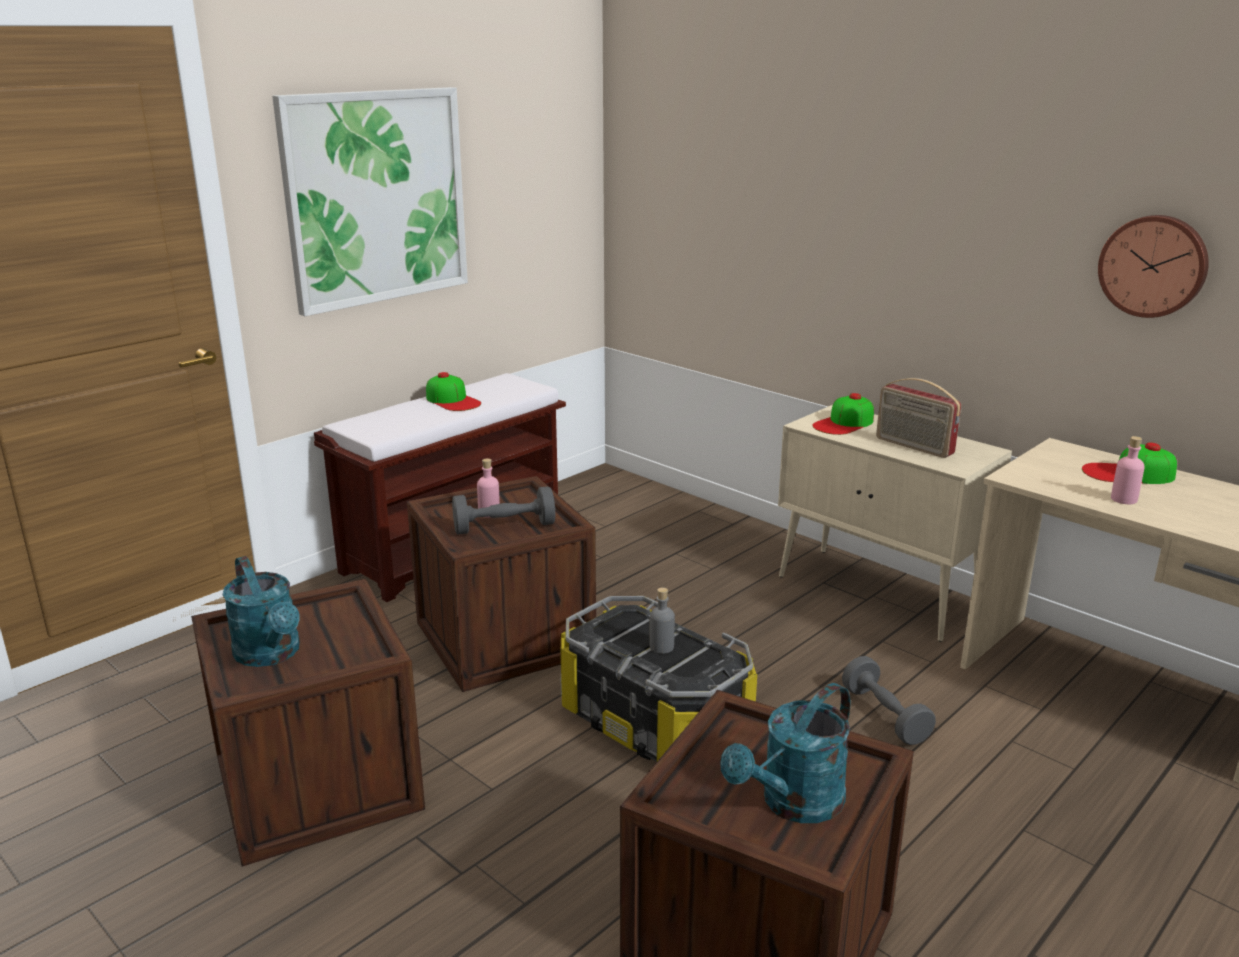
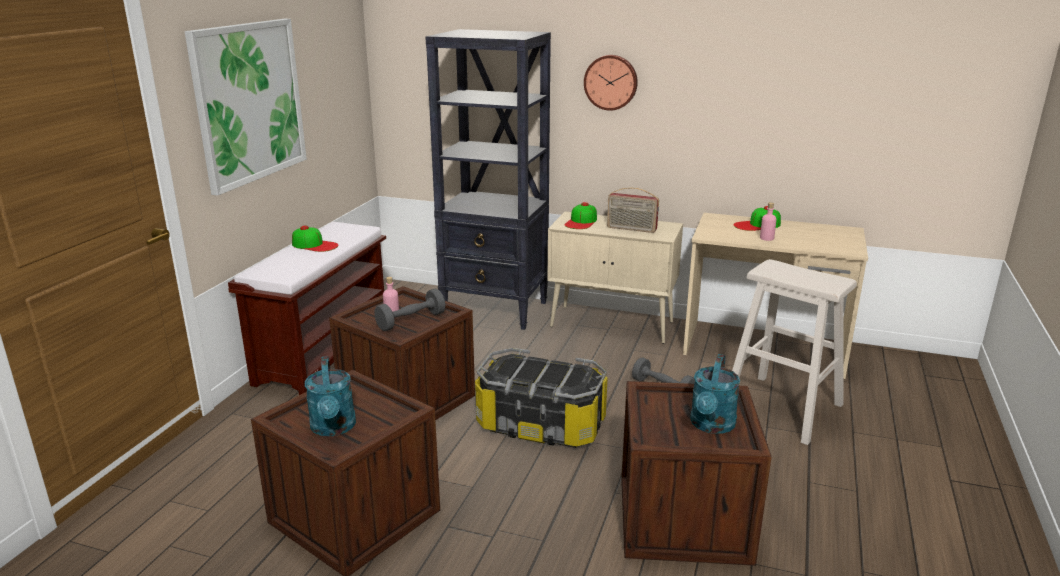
camera: 25 degrees left, 0 degrees up
turquoise watering can [222,556,300,667] -> turquoise watering can turned 45 degrees clockwise [305,356,356,436]
grey bottle [650,587,675,654] -> none
wall clock [1098,215,1209,318] -> wall clock moved to [584,55,638,111]
none -> black bookcase [425,29,551,330]
none -> beige stool [732,259,857,445]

■ **Task item**: The records above are to be retyped exactly, with every picture left out.

■ **Solution**:
camera: 25 degrees left, 0 degrees up
turquoise watering can [222,556,300,667] -> turquoise watering can turned 45 degrees clockwise [305,356,356,436]
grey bottle [650,587,675,654] -> none
wall clock [1098,215,1209,318] -> wall clock moved to [584,55,638,111]
none -> black bookcase [425,29,551,330]
none -> beige stool [732,259,857,445]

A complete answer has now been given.